Please list every line of the material below that contains the word "left", matching case exactly.

**** Material provided

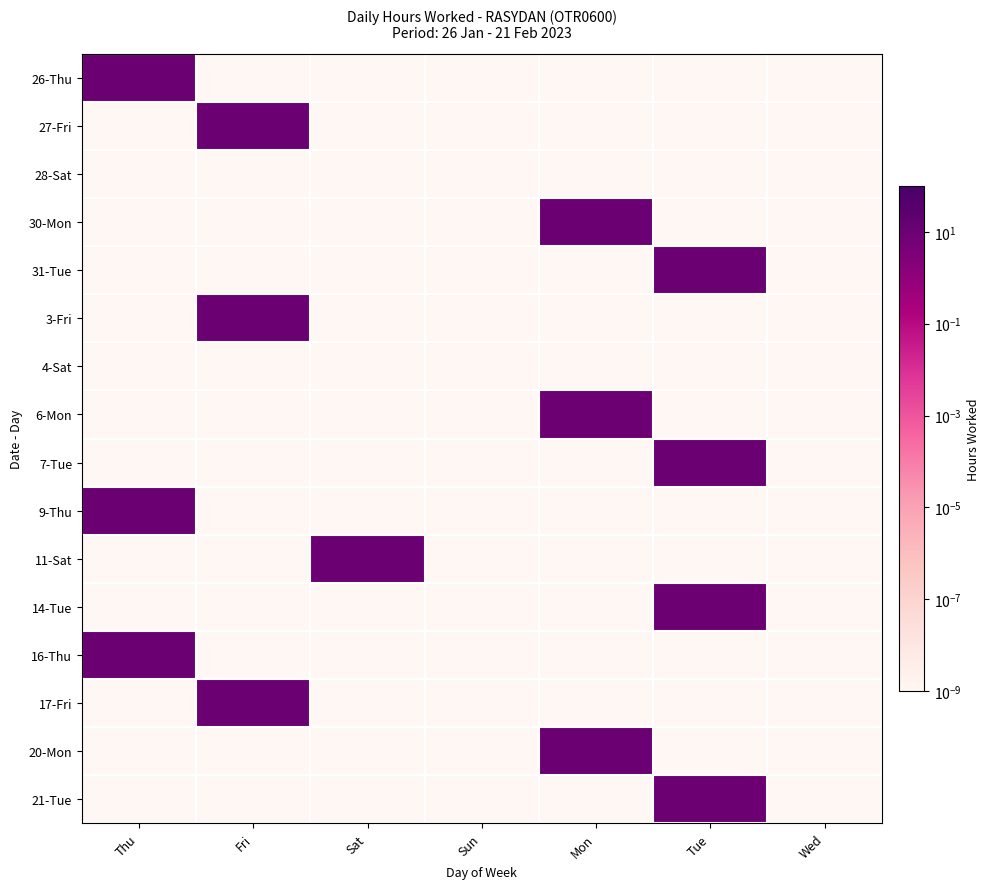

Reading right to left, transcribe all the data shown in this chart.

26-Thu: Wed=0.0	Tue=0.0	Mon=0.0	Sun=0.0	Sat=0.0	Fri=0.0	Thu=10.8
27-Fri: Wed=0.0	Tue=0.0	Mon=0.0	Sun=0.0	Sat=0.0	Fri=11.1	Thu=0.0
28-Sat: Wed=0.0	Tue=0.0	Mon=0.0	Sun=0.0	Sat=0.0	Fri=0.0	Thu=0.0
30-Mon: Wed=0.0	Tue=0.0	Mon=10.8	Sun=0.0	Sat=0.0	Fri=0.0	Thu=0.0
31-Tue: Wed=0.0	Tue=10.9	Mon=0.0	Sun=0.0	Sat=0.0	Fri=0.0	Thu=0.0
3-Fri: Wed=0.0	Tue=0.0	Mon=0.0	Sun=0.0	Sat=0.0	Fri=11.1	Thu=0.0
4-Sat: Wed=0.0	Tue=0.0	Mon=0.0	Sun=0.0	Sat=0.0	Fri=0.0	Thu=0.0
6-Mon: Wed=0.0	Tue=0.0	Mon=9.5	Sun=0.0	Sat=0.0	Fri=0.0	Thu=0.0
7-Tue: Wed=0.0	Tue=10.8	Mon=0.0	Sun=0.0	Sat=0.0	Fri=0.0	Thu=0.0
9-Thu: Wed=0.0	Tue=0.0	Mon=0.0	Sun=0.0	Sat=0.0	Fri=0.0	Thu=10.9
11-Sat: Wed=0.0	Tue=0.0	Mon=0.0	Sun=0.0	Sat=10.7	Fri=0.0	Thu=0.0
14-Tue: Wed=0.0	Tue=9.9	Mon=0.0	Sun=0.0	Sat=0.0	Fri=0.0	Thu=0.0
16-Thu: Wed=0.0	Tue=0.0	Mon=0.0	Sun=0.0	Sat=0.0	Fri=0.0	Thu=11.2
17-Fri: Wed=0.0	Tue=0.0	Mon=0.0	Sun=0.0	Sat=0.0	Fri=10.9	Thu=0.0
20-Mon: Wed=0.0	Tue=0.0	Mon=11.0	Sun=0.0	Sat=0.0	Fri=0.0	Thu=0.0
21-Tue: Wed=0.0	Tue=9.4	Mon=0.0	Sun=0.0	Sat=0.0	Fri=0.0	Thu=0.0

********
**** Material provided

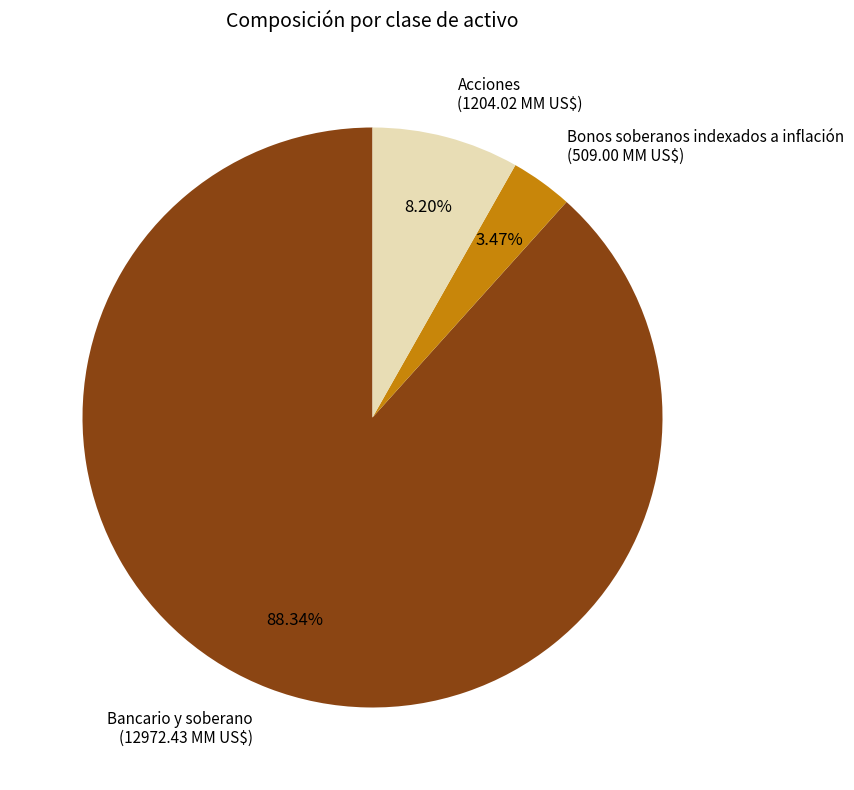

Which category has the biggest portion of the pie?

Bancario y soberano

********

__Reply to the task__:
Reading right to left, transcribe all the data shown in this chart.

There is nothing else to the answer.